A stretch of the entries below is to be set down exactly, running from the line with "12: (820, 178)" through the line with "28: (176, 371)", both included, and no other line.

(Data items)
________
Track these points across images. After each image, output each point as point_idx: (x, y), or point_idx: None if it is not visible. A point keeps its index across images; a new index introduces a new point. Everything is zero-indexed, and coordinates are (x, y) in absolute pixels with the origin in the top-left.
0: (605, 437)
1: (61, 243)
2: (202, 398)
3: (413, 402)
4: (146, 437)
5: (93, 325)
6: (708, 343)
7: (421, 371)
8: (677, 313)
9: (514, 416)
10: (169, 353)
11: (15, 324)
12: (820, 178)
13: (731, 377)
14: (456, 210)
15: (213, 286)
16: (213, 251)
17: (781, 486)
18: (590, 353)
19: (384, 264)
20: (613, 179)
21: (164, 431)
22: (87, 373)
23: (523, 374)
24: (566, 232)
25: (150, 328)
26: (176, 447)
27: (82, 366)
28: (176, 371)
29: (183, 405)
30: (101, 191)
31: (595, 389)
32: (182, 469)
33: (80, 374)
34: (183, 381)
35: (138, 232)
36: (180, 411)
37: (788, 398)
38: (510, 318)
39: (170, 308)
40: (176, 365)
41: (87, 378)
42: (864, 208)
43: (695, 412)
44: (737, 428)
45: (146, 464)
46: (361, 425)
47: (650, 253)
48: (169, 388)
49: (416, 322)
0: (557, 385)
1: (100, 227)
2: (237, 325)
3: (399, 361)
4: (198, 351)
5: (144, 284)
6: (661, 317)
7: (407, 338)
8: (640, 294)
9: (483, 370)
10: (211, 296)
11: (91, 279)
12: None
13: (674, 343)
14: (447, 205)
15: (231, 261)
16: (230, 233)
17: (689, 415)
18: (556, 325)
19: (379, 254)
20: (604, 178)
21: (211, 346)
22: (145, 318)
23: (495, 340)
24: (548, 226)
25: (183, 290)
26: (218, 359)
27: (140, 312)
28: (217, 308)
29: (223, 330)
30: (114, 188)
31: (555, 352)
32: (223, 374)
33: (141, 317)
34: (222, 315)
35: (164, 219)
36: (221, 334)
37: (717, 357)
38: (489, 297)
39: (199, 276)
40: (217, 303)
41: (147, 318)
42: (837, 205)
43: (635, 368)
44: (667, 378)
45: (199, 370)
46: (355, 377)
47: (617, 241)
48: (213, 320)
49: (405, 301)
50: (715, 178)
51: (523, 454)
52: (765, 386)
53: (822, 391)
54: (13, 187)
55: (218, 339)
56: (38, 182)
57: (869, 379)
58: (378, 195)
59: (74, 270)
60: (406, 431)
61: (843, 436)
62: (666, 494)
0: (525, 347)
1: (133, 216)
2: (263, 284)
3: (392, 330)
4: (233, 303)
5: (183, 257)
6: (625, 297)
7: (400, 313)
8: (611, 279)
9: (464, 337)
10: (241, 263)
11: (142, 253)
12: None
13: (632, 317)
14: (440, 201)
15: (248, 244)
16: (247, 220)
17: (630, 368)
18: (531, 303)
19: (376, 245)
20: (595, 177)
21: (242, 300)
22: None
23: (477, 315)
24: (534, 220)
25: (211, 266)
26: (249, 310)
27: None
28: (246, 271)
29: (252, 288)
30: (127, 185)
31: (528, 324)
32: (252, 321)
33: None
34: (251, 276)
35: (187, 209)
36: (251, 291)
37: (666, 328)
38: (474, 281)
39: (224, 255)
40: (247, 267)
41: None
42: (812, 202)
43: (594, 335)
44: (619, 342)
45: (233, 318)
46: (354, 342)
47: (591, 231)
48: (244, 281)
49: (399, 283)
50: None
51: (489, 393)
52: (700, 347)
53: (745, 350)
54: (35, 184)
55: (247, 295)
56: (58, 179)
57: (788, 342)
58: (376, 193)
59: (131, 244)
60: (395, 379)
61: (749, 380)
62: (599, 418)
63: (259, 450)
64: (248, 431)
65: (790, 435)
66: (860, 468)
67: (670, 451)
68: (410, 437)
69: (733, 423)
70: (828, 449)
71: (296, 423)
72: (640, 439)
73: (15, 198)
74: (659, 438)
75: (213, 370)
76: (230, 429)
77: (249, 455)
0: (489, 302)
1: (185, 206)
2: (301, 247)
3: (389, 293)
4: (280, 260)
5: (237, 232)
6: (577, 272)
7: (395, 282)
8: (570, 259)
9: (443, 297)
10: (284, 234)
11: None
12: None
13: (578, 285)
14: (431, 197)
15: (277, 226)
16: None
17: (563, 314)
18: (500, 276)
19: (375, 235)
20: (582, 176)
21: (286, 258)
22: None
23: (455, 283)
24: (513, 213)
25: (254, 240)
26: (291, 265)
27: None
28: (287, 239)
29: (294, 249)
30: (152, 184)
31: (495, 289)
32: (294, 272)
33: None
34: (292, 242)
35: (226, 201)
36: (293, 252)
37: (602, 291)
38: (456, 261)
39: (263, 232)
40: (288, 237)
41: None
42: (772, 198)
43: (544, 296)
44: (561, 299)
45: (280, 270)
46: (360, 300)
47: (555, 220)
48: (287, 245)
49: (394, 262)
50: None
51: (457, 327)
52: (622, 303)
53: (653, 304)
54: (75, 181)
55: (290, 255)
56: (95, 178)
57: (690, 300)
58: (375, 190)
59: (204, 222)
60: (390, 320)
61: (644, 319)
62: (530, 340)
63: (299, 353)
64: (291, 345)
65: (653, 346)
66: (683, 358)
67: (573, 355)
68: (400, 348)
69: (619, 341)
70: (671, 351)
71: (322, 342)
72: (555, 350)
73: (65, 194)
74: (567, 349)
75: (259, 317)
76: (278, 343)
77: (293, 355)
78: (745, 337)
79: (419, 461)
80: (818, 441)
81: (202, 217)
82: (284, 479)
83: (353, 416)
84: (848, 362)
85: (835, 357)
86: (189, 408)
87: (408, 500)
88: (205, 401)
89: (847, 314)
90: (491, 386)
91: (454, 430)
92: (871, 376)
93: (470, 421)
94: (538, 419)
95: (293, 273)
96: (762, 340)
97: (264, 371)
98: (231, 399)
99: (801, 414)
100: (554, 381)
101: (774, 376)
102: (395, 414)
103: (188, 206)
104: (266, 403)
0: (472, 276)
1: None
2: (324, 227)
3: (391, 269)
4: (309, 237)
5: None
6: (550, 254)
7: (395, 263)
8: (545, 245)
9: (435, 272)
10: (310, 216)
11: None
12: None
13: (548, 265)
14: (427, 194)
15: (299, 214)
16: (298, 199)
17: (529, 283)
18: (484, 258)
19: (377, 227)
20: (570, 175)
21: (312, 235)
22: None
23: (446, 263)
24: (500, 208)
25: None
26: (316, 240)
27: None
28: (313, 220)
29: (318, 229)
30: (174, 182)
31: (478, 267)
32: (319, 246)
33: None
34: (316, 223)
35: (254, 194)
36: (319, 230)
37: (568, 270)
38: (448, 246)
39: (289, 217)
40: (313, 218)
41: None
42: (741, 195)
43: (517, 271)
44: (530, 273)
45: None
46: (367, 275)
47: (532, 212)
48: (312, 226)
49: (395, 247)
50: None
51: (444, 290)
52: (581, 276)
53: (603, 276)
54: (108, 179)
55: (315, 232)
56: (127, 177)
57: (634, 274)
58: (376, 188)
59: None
________
## Output
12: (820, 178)
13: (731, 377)
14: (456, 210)
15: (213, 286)
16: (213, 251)
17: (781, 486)
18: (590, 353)
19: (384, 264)
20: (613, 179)
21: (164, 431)
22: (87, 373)
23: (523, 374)
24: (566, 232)
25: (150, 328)
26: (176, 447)
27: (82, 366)
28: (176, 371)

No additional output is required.